Nas demais instituições de C&T, que dedicadas, principalmente, ao desenvolvimento científico e tecnológico ou a atividades a ele ligado, as carreiras de nível médio têm um peso bem menor do que as de nível superior, e estas são vinculadas principalmente às atividades-meio nas instituições. No IBGE, entre nós se dá exatamente o oposto: o peso das carreiras de nível médio é grande e estas estão ligadas, principalmente, às atividades-fim, quais sejam, as de produção estatística e cartográfica. Além disso, deste contingente de servidores de nível médio, uma parcela expressiva (com nível superior) encontra-se impedida de progredir na carreira em razão de limites legais ao acesso às carreiras de nível superior. Uma grande parte desses servidores que encontram-se "emparedados" ainda permanecerão em atividade na Casa por pelo menos 5 anos.

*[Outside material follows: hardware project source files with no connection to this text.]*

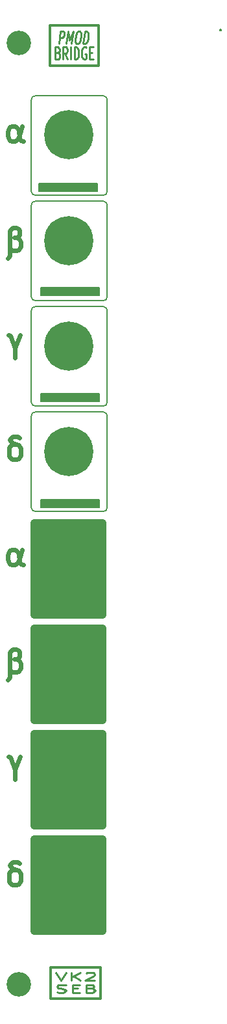
<source format=gbr>
%TF.GenerationSoftware,KiCad,Pcbnew,(6.0.6)*%
%TF.CreationDate,2022-08-15T20:12:40+02:00*%
%TF.ProjectId,eurorack-pmod-panel,6575726f-7261-4636-9b2d-706d6f642d70,rev?*%
%TF.SameCoordinates,Original*%
%TF.FileFunction,Soldermask,Top*%
%TF.FilePolarity,Negative*%
%FSLAX46Y46*%
G04 Gerber Fmt 4.6, Leading zero omitted, Abs format (unit mm)*
G04 Created by KiCad (PCBNEW (6.0.6)) date 2022-08-15 20:12:40*
%MOMM*%
%LPD*%
G01*
G04 APERTURE LIST*
%ADD10C,0.250000*%
%ADD11C,0.300000*%
%ADD12C,0.200000*%
%ADD13C,0.600000*%
%ADD14C,1.000000*%
%ADD15C,0.150000*%
%ADD16C,6.400000*%
%ADD17C,3.200000*%
G04 APERTURE END LIST*
D10*
X5119952Y-4330714D02*
X5262809Y-4406904D01*
X5310428Y-4483095D01*
X5358047Y-4635476D01*
X5358047Y-4864047D01*
X5310428Y-5016428D01*
X5262809Y-5092619D01*
X5167571Y-5168809D01*
X4786619Y-5168809D01*
X4786619Y-3568809D01*
X5119952Y-3568809D01*
X5215190Y-3645000D01*
X5262809Y-3721190D01*
X5310428Y-3873571D01*
X5310428Y-4025952D01*
X5262809Y-4178333D01*
X5215190Y-4254523D01*
X5119952Y-4330714D01*
X4786619Y-4330714D01*
X6358047Y-5168809D02*
X6024714Y-4406904D01*
X5786619Y-5168809D02*
X5786619Y-3568809D01*
X6167571Y-3568809D01*
X6262809Y-3645000D01*
X6310428Y-3721190D01*
X6358047Y-3873571D01*
X6358047Y-4102142D01*
X6310428Y-4254523D01*
X6262809Y-4330714D01*
X6167571Y-4406904D01*
X5786619Y-4406904D01*
X6786619Y-5168809D02*
X6786619Y-3568809D01*
X7262809Y-5168809D02*
X7262809Y-3568809D01*
X7500904Y-3568809D01*
X7643761Y-3645000D01*
X7739000Y-3797380D01*
X7786619Y-3949761D01*
X7834238Y-4254523D01*
X7834238Y-4483095D01*
X7786619Y-4787857D01*
X7739000Y-4940238D01*
X7643761Y-5092619D01*
X7500904Y-5168809D01*
X7262809Y-5168809D01*
X8786619Y-3645000D02*
X8691380Y-3568809D01*
X8548523Y-3568809D01*
X8405666Y-3645000D01*
X8310428Y-3797380D01*
X8262809Y-3949761D01*
X8215190Y-4254523D01*
X8215190Y-4483095D01*
X8262809Y-4787857D01*
X8310428Y-4940238D01*
X8405666Y-5092619D01*
X8548523Y-5168809D01*
X8643761Y-5168809D01*
X8786619Y-5092619D01*
X8834238Y-5016428D01*
X8834238Y-4483095D01*
X8643761Y-4483095D01*
X9262809Y-4330714D02*
X9596142Y-4330714D01*
X9739000Y-5168809D02*
X9262809Y-5168809D01*
X9262809Y-3568809D01*
X9739000Y-3568809D01*
D11*
X4191000Y-123317000D02*
X10668000Y-123317000D01*
X10668000Y-123317000D02*
X10668000Y-127381000D01*
X10668000Y-127381000D02*
X4191000Y-127381000D01*
X4191000Y-127381000D02*
X4191000Y-123317000D01*
D12*
X1651000Y-10414000D02*
X1651000Y-22352000D01*
X11557000Y-22352000D02*
X11557000Y-10414000D01*
X2159000Y-9906000D02*
X11049000Y-9906000D01*
X2159000Y-9906000D02*
G75*
G03*
X1651000Y-10414000I1J-508001D01*
G01*
X11049000Y-22860000D02*
G75*
G03*
X11557000Y-22352000I0J508000D01*
G01*
X11557000Y-10414000D02*
G75*
G03*
X11049000Y-9906000I-508000J0D01*
G01*
X2159000Y-22860000D02*
X11049000Y-22860000D01*
X1651000Y-22352000D02*
G75*
G03*
X2159000Y-22860000I508001J1D01*
G01*
X1651000Y-24130000D02*
X1651000Y-36068000D01*
X11557000Y-36068000D02*
X11557000Y-24130000D01*
X2159000Y-23622000D02*
X11049000Y-23622000D01*
X2159000Y-23622000D02*
G75*
G03*
X1651000Y-24130000I1J-508001D01*
G01*
X11049000Y-36576000D02*
G75*
G03*
X11557000Y-36068000I0J508000D01*
G01*
X11557000Y-24130000D02*
G75*
G03*
X11049000Y-23622000I-508000J0D01*
G01*
X2159000Y-36576000D02*
X11049000Y-36576000D01*
X1651000Y-36068000D02*
G75*
G03*
X2159000Y-36576000I508001J1D01*
G01*
X1651000Y-37846000D02*
X1651000Y-49784000D01*
X11557000Y-49784000D02*
X11557000Y-37846000D01*
X2159000Y-37338000D02*
X11049000Y-37338000D01*
X2159000Y-37338000D02*
G75*
G03*
X1651000Y-37846000I1J-508001D01*
G01*
X11049000Y-50292000D02*
G75*
G03*
X11557000Y-49784000I0J508000D01*
G01*
X11557000Y-37846000D02*
G75*
G03*
X11049000Y-37338000I-508000J0D01*
G01*
X2159000Y-50292000D02*
X11049000Y-50292000D01*
X1651000Y-49784000D02*
G75*
G03*
X2159000Y-50292000I508001J1D01*
G01*
X11557000Y-63500000D02*
X11557000Y-51562000D01*
X2159000Y-64008000D02*
X11049000Y-64008000D01*
X2159000Y-51054000D02*
X11049000Y-51054000D01*
X1651000Y-51562000D02*
X1651000Y-63500000D01*
X11049000Y-64008000D02*
G75*
G03*
X11557000Y-63500000I0J508000D01*
G01*
X1651000Y-63500000D02*
G75*
G03*
X2159000Y-64008000I508000J0D01*
G01*
X11557000Y-51562000D02*
G75*
G03*
X11049000Y-51054000I-508000J0D01*
G01*
X2159000Y-51054000D02*
G75*
G03*
X1651000Y-51562000I0J-508000D01*
G01*
D13*
X-293714Y-110609142D02*
X-722285Y-110609142D01*
X-1008000Y-110752000D01*
X-1150857Y-110894857D01*
X-1293714Y-111180571D01*
X-1293714Y-112037714D01*
X-1150857Y-112323428D01*
X-1008000Y-112466285D01*
X-722285Y-112609142D01*
X-293714Y-112609142D01*
X-7999Y-112466285D01*
X134857Y-112323428D01*
X277714Y-112037714D01*
X277714Y-111180571D01*
X134857Y-110894857D01*
X-7999Y-110752000D01*
X-293714Y-110609142D01*
X-722285Y-110466285D01*
X-1008000Y-110323428D01*
X-1150857Y-110037714D01*
X-1008000Y-109752000D01*
X-722285Y-109609142D01*
X-150857Y-109609142D01*
X134857Y-109752000D01*
X-508000Y-97591428D02*
X-508000Y-98877142D01*
X-1365142Y-95877142D02*
X-1222285Y-95877142D01*
X-1079428Y-96020000D01*
X-508000Y-97591428D01*
X206285Y-95877142D01*
X-293714Y-83208857D02*
X-7999Y-83351714D01*
X134857Y-83494571D01*
X277714Y-83780285D01*
X277714Y-84351714D01*
X134857Y-84637428D01*
X-7999Y-84780285D01*
X-293714Y-84923142D01*
X-722285Y-84923142D01*
X-1008000Y-84780285D01*
X-1150857Y-84637428D01*
X-1436571Y-85923142D02*
X-1293714Y-85780285D01*
X-1150857Y-85494571D01*
X-1150857Y-82351714D01*
X-1008000Y-82066000D01*
X-722285Y-81923142D01*
X-293714Y-81923142D01*
X-7999Y-82066000D01*
X134857Y-82351714D01*
X134857Y-82780285D01*
X-7999Y-83066000D01*
X-293714Y-83208857D01*
X-579428Y-83208857D01*
X420571Y-68953142D02*
X-7999Y-70381714D01*
X-150857Y-70667428D01*
X-293714Y-70810285D01*
X-579428Y-70953142D01*
X-865142Y-70953142D01*
X-1150857Y-70810285D01*
X-1293714Y-70667428D01*
X-1436571Y-70238857D01*
X-1436571Y-69667428D01*
X-1293714Y-69238857D01*
X-1150857Y-69096000D01*
X-865142Y-68953142D01*
X-579428Y-68953142D01*
X-293714Y-69096000D01*
X-150857Y-69238857D01*
X-7999Y-69524571D01*
X134857Y-70524571D01*
X277714Y-70810285D01*
X563428Y-70953142D01*
D14*
X2032000Y-106680000D02*
X10922000Y-106680000D01*
X10922000Y-106680000D02*
X10922000Y-118618000D01*
X10922000Y-118618000D02*
X2032000Y-118618000D01*
X2032000Y-118618000D02*
X2032000Y-106680000D01*
G36*
X2032000Y-106680000D02*
G01*
X10922000Y-106680000D01*
X10922000Y-118618000D01*
X2032000Y-118618000D01*
X2032000Y-106680000D01*
G37*
X2032000Y-92964000D02*
X10922000Y-92964000D01*
X10922000Y-92964000D02*
X10922000Y-104902000D01*
X10922000Y-104902000D02*
X2032000Y-104902000D01*
X2032000Y-104902000D02*
X2032000Y-92964000D01*
G36*
X2032000Y-92964000D02*
G01*
X10922000Y-92964000D01*
X10922000Y-104902000D01*
X2032000Y-104902000D01*
X2032000Y-92964000D01*
G37*
X2032000Y-79248000D02*
X10922000Y-79248000D01*
X10922000Y-79248000D02*
X10922000Y-91186000D01*
X10922000Y-91186000D02*
X2032000Y-91186000D01*
X2032000Y-91186000D02*
X2032000Y-79248000D01*
G36*
X2032000Y-79248000D02*
G01*
X10922000Y-79248000D01*
X10922000Y-91186000D01*
X2032000Y-91186000D01*
X2032000Y-79248000D01*
G37*
X2032000Y-65532000D02*
X10922000Y-65532000D01*
X10922000Y-65532000D02*
X10922000Y-77470000D01*
X10922000Y-77470000D02*
X2032000Y-77470000D01*
X2032000Y-77470000D02*
X2032000Y-65532000D01*
G36*
X2032000Y-65532000D02*
G01*
X10922000Y-65532000D01*
X10922000Y-77470000D01*
X2032000Y-77470000D01*
X2032000Y-65532000D01*
G37*
D15*
X2921000Y-103814000D02*
X10541000Y-103814000D01*
X10541000Y-103814000D02*
X10541000Y-104830000D01*
X10541000Y-104830000D02*
X2921000Y-104830000D01*
X2921000Y-104830000D02*
X2921000Y-103814000D01*
G36*
X2921000Y-103814000D02*
G01*
X10541000Y-103814000D01*
X10541000Y-104830000D01*
X2921000Y-104830000D01*
X2921000Y-103814000D01*
G37*
D11*
X4064000Y-762000D02*
X10414000Y-762000D01*
X10414000Y-762000D02*
X10414000Y-5969000D01*
X10414000Y-5969000D02*
X4064000Y-5969000D01*
X4064000Y-5969000D02*
X4064000Y-762000D01*
D15*
X2921000Y-48662000D02*
X10541000Y-48662000D01*
X10541000Y-48662000D02*
X10541000Y-49678000D01*
X10541000Y-49678000D02*
X2921000Y-49678000D01*
X2921000Y-49678000D02*
X2921000Y-48662000D01*
G36*
X2921000Y-48662000D02*
G01*
X10541000Y-48662000D01*
X10541000Y-49678000D01*
X2921000Y-49678000D01*
X2921000Y-48662000D01*
G37*
X2921000Y-62450000D02*
X10541000Y-62450000D01*
X10541000Y-62450000D02*
X10541000Y-63466000D01*
X10541000Y-63466000D02*
X2921000Y-63466000D01*
X2921000Y-63466000D02*
X2921000Y-62450000D01*
G36*
X2921000Y-62450000D02*
G01*
X10541000Y-62450000D01*
X10541000Y-63466000D01*
X2921000Y-63466000D01*
X2921000Y-62450000D01*
G37*
X26289000Y-1397000D02*
X26416000Y-1397000D01*
X26416000Y-1397000D02*
X26416000Y-1270000D01*
X26416000Y-1270000D02*
X26289000Y-1270000D01*
X26289000Y-1270000D02*
X26289000Y-1397000D01*
X2921000Y-90026000D02*
X10541000Y-90026000D01*
X10541000Y-90026000D02*
X10541000Y-91042000D01*
X10541000Y-91042000D02*
X2921000Y-91042000D01*
X2921000Y-91042000D02*
X2921000Y-90026000D01*
G36*
X2921000Y-90026000D02*
G01*
X10541000Y-90026000D01*
X10541000Y-91042000D01*
X2921000Y-91042000D01*
X2921000Y-90026000D01*
G37*
X2921000Y-76238000D02*
X10541000Y-76238000D01*
X10541000Y-76238000D02*
X10541000Y-77254000D01*
X10541000Y-77254000D02*
X2921000Y-77254000D01*
X2921000Y-77254000D02*
X2921000Y-76238000D01*
G36*
X2921000Y-76238000D02*
G01*
X10541000Y-76238000D01*
X10541000Y-77254000D01*
X2921000Y-77254000D01*
X2921000Y-76238000D01*
G37*
X2921000Y-48662000D02*
X10541000Y-48662000D01*
X10541000Y-48662000D02*
X10541000Y-49678000D01*
X10541000Y-49678000D02*
X2921000Y-49678000D01*
X2921000Y-49678000D02*
X2921000Y-48662000D01*
G36*
X2921000Y-48662000D02*
G01*
X10541000Y-48662000D01*
X10541000Y-49678000D01*
X2921000Y-49678000D01*
X2921000Y-48662000D01*
G37*
X2921000Y-90026000D02*
X10541000Y-90026000D01*
X10541000Y-90026000D02*
X10541000Y-91042000D01*
X10541000Y-91042000D02*
X2921000Y-91042000D01*
X2921000Y-91042000D02*
X2921000Y-90026000D01*
G36*
X2921000Y-90026000D02*
G01*
X10541000Y-90026000D01*
X10541000Y-91042000D01*
X2921000Y-91042000D01*
X2921000Y-90026000D01*
G37*
X2921000Y-103814000D02*
X10541000Y-103814000D01*
X10541000Y-103814000D02*
X10541000Y-104830000D01*
X10541000Y-104830000D02*
X2921000Y-104830000D01*
X2921000Y-104830000D02*
X2921000Y-103814000D01*
G36*
X2921000Y-103814000D02*
G01*
X10541000Y-103814000D01*
X10541000Y-104830000D01*
X2921000Y-104830000D01*
X2921000Y-103814000D01*
G37*
X2671000Y-21336000D02*
X10291000Y-21336000D01*
X10291000Y-21336000D02*
X10291000Y-22352000D01*
X10291000Y-22352000D02*
X2671000Y-22352000D01*
X2671000Y-22352000D02*
X2671000Y-21336000D01*
G36*
X2671000Y-21336000D02*
G01*
X10291000Y-21336000D01*
X10291000Y-22352000D01*
X2671000Y-22352000D01*
X2671000Y-21336000D01*
G37*
X2794000Y-117602000D02*
X10414000Y-117602000D01*
X10414000Y-117602000D02*
X10414000Y-118618000D01*
X10414000Y-118618000D02*
X2794000Y-118618000D01*
X2794000Y-118618000D02*
X2794000Y-117602000D01*
G36*
X2794000Y-117602000D02*
G01*
X10414000Y-117602000D01*
X10414000Y-118618000D01*
X2794000Y-118618000D01*
X2794000Y-117602000D01*
G37*
X2921000Y-34874000D02*
X10541000Y-34874000D01*
X10541000Y-34874000D02*
X10541000Y-35890000D01*
X10541000Y-35890000D02*
X2921000Y-35890000D01*
X2921000Y-35890000D02*
X2921000Y-34874000D01*
G36*
X2921000Y-34874000D02*
G01*
X10541000Y-34874000D01*
X10541000Y-35890000D01*
X2921000Y-35890000D01*
X2921000Y-34874000D01*
G37*
X2921000Y-34874000D02*
X10541000Y-34874000D01*
X10541000Y-34874000D02*
X10541000Y-35890000D01*
X10541000Y-35890000D02*
X2921000Y-35890000D01*
X2921000Y-35890000D02*
X2921000Y-34874000D01*
G36*
X2921000Y-34874000D02*
G01*
X10541000Y-34874000D01*
X10541000Y-35890000D01*
X2921000Y-35890000D01*
X2921000Y-34874000D01*
G37*
X2921000Y-76238000D02*
X10541000Y-76238000D01*
X10541000Y-76238000D02*
X10541000Y-77254000D01*
X10541000Y-77254000D02*
X2921000Y-77254000D01*
X2921000Y-77254000D02*
X2921000Y-76238000D01*
G36*
X2921000Y-76238000D02*
G01*
X10541000Y-76238000D01*
X10541000Y-77254000D01*
X2921000Y-77254000D01*
X2921000Y-76238000D01*
G37*
X2921000Y-62450000D02*
X10541000Y-62450000D01*
X10541000Y-62450000D02*
X10541000Y-63466000D01*
X10541000Y-63466000D02*
X2921000Y-63466000D01*
X2921000Y-63466000D02*
X2921000Y-62450000D01*
G36*
X2921000Y-62450000D02*
G01*
X10541000Y-62450000D01*
X10541000Y-63466000D01*
X2921000Y-63466000D01*
X2921000Y-62450000D01*
G37*
X2921000Y-117602000D02*
X10541000Y-117602000D01*
X10541000Y-117602000D02*
X10541000Y-118618000D01*
X10541000Y-118618000D02*
X2921000Y-118618000D01*
X2921000Y-118618000D02*
X2921000Y-117602000D01*
G36*
X2921000Y-117602000D02*
G01*
X10541000Y-117602000D01*
X10541000Y-118618000D01*
X2921000Y-118618000D01*
X2921000Y-117602000D01*
G37*
D13*
X-508000Y-42727428D02*
X-508000Y-44013142D01*
X-1365142Y-41013142D02*
X-1222285Y-41013142D01*
X-1079428Y-41156000D01*
X-508000Y-42727428D01*
X206285Y-41013142D01*
X-293714Y-28344857D02*
X-7999Y-28487714D01*
X134857Y-28630571D01*
X277714Y-28916285D01*
X277714Y-29487714D01*
X134857Y-29773428D01*
X-7999Y-29916285D01*
X-293714Y-30059142D01*
X-722285Y-30059142D01*
X-1008000Y-29916285D01*
X-1150857Y-29773428D01*
X-1436571Y-31059142D02*
X-1293714Y-30916285D01*
X-1150857Y-30630571D01*
X-1150857Y-27487714D01*
X-1008000Y-27202000D01*
X-722285Y-27059142D01*
X-293714Y-27059142D01*
X-7999Y-27202000D01*
X134857Y-27487714D01*
X134857Y-27916285D01*
X-7999Y-28202000D01*
X-293714Y-28344857D01*
X-579428Y-28344857D01*
X-293714Y-55237142D02*
X-722285Y-55237142D01*
X-1008000Y-55380000D01*
X-1150857Y-55522857D01*
X-1293714Y-55808571D01*
X-1293714Y-56665714D01*
X-1150857Y-56951428D01*
X-1008000Y-57094285D01*
X-722285Y-57237142D01*
X-293714Y-57237142D01*
X-7999Y-57094285D01*
X134857Y-56951428D01*
X277714Y-56665714D01*
X277714Y-55808571D01*
X134857Y-55522857D01*
X-7999Y-55380000D01*
X-293714Y-55237142D01*
X-722285Y-55094285D01*
X-1008000Y-54951428D01*
X-1150857Y-54665714D01*
X-1008000Y-54380000D01*
X-722285Y-54237142D01*
X-150857Y-54237142D01*
X134857Y-54380000D01*
D10*
X4873952Y-123996380D02*
X5540619Y-124996380D01*
X6207285Y-123996380D01*
X6873952Y-124996380D02*
X6873952Y-123996380D01*
X8016809Y-124996380D02*
X7159666Y-124424952D01*
X8016809Y-123996380D02*
X6873952Y-124567809D01*
X8778714Y-124091619D02*
X8873952Y-124044000D01*
X9064428Y-123996380D01*
X9540619Y-123996380D01*
X9731095Y-124044000D01*
X9826333Y-124091619D01*
X9921571Y-124186857D01*
X9921571Y-124282095D01*
X9826333Y-124424952D01*
X8683476Y-124996380D01*
X9921571Y-124996380D01*
X5016809Y-126558761D02*
X5302523Y-126606380D01*
X5778714Y-126606380D01*
X5969190Y-126558761D01*
X6064428Y-126511142D01*
X6159666Y-126415904D01*
X6159666Y-126320666D01*
X6064428Y-126225428D01*
X5969190Y-126177809D01*
X5778714Y-126130190D01*
X5397761Y-126082571D01*
X5207285Y-126034952D01*
X5112047Y-125987333D01*
X5016809Y-125892095D01*
X5016809Y-125796857D01*
X5112047Y-125701619D01*
X5207285Y-125654000D01*
X5397761Y-125606380D01*
X5873952Y-125606380D01*
X6159666Y-125654000D01*
X7016809Y-126082571D02*
X7683476Y-126082571D01*
X7969190Y-126606380D02*
X7016809Y-126606380D01*
X7016809Y-125606380D01*
X7969190Y-125606380D01*
X9493000Y-126082571D02*
X9778714Y-126130190D01*
X9873952Y-126177809D01*
X9969190Y-126273047D01*
X9969190Y-126415904D01*
X9873952Y-126511142D01*
X9778714Y-126558761D01*
X9588238Y-126606380D01*
X8826333Y-126606380D01*
X8826333Y-125606380D01*
X9493000Y-125606380D01*
X9683476Y-125654000D01*
X9778714Y-125701619D01*
X9873952Y-125796857D01*
X9873952Y-125892095D01*
X9778714Y-125987333D01*
X9683476Y-126034952D01*
X9493000Y-126082571D01*
X8826333Y-126082571D01*
D13*
X420571Y-13835142D02*
X-7999Y-15263714D01*
X-150857Y-15549428D01*
X-293714Y-15692285D01*
X-579428Y-15835142D01*
X-865142Y-15835142D01*
X-1150857Y-15692285D01*
X-1293714Y-15549428D01*
X-1436571Y-15120857D01*
X-1436571Y-14549428D01*
X-1293714Y-14120857D01*
X-1150857Y-13978000D01*
X-865142Y-13835142D01*
X-579428Y-13835142D01*
X-293714Y-13978000D01*
X-150857Y-14120857D01*
X-7999Y-14406571D01*
X134857Y-15406571D01*
X277714Y-15692285D01*
X563428Y-15835142D01*
D10*
X5230380Y-3136809D02*
X5430380Y-1536809D01*
X5811333Y-1536809D01*
X5897047Y-1613000D01*
X5935142Y-1689190D01*
X5963714Y-1841571D01*
X5935142Y-2070142D01*
X5868476Y-2222523D01*
X5811333Y-2298714D01*
X5706571Y-2374904D01*
X5325619Y-2374904D01*
X6230380Y-3136809D02*
X6430380Y-1536809D01*
X6620857Y-2679666D01*
X7097047Y-1536809D01*
X6897047Y-3136809D01*
X7763714Y-1536809D02*
X7954190Y-1536809D01*
X8039904Y-1613000D01*
X8116095Y-1765380D01*
X8125619Y-2070142D01*
X8058952Y-2603476D01*
X7973238Y-2908238D01*
X7858952Y-3060619D01*
X7754190Y-3136809D01*
X7563714Y-3136809D01*
X7478000Y-3060619D01*
X7401809Y-2908238D01*
X7392285Y-2603476D01*
X7458952Y-2070142D01*
X7544666Y-1765380D01*
X7658952Y-1613000D01*
X7763714Y-1536809D01*
X8420857Y-3136809D02*
X8620857Y-1536809D01*
X8858952Y-1536809D01*
X8992285Y-1613000D01*
X9068476Y-1765380D01*
X9097047Y-1917761D01*
X9106571Y-2222523D01*
X9078000Y-2451095D01*
X8992285Y-2755857D01*
X8925619Y-2908238D01*
X8811333Y-3060619D01*
X8658952Y-3136809D01*
X8420857Y-3136809D01*
D16*
%TO.C,REF\u002A\u002A*%
X6500000Y-83700710D03*
%TD*%
%TO.C,REF\u002A\u002A*%
X6500000Y-42471284D03*
%TD*%
%TO.C,REF\u002A\u002A*%
X6500000Y-14985000D03*
%TD*%
%TO.C,REF\u002A\u002A*%
X6500000Y-97443852D03*
%TD*%
D17*
%TO.C,REF\u002A\u002A*%
X0Y-125500000D03*
%TD*%
D16*
%TO.C,REF\u002A\u002A*%
X6500000Y-56214426D03*
%TD*%
%TO.C,REF\u002A\u002A*%
X6500000Y-111187000D03*
%TD*%
%TO.C,REF\u002A\u002A*%
X6500000Y-69957568D03*
%TD*%
D17*
%TO.C,REF\u002A\u002A*%
X0Y-3000000D03*
%TD*%
D16*
%TO.C,REF\u002A\u002A*%
X6500000Y-28728142D03*
%TD*%
M02*

</source>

Essas peculiaridades de seu quadro de pessoal, aliadas à dimensão de seu contingente total de servidores e, conseqüentemente, de sua folha salarial, têm sido, dentro do fórum de C&T, um complicador nas negociações, tanto para o Sindicato como para a Direção do IBGE.
Um importante fator que ao longo dos anos tem pesado contra a categoria refere-se à divisão de grupos diferenciados de servidores em seus níveis de carreiras, muitas vezes com distorções agudas ocorridas em função da necessidade de realização do trabalho, criando-se assim os chamados desvios de função.
O IBGE tem tido necessidade de um contingente de servidores variável ao longo dos anos, dependendo do período relativo, principalmente, nos momentos de Recenseamentos Gerais que ocorrem, via de regra, decenalmente. Mais explicitamente, nos períodos próximos a cada Recenseamento, tanto anteriores quanto posteriores, a Instituição necessita aumentar significativamente seus quadros, tanto de técnicos ou especialistas como sobretudo de pessoal de nível médio, devido às necessidades da mega operação censitária, atingindo mais que o dobro do habitual, sendo um contingente desses trabalhadores aproveitados em outras atividades posteriores ao Censo. Hoje existem áreas técnicas em que o corpo gerencial é composto em grande parte por técnicos oriundos das carreiras de nível médio.
- Situar o IBGE com mais clareza dentro da estrutura do Estado, evidenciando a sua importância e o seu real papel, o que poderá facilitar inclusive a garantia de uma dotação orçamentária mais adequada e que atenda ao cumprimento de sua missão;
- A criação de uma nova carreira pressupõe a criação de uma estrutura de cargos que contemple a multiplicidade das funções em todos os seus níveis e diversidade de competências;
- Os nível dos vencimentos básicos dos diversos níveis da carreira de C&T, estão para o IBGE muito aquém dos de outras carreiras do serviço público de instituições co-irmãs, como as do IPEA e BNDES, ambos vinculados ao mesmo ministério. Esta situação poderá ser corrigida com uma nova tabela salarial decorrente do plano específico de carreira.
- A constituição de uma carreira própria não garante necessariamente o fortalecimento da instituição;
- O isolamento institucional, impedindo a parceria estratégica com outros órgãos ou instituições.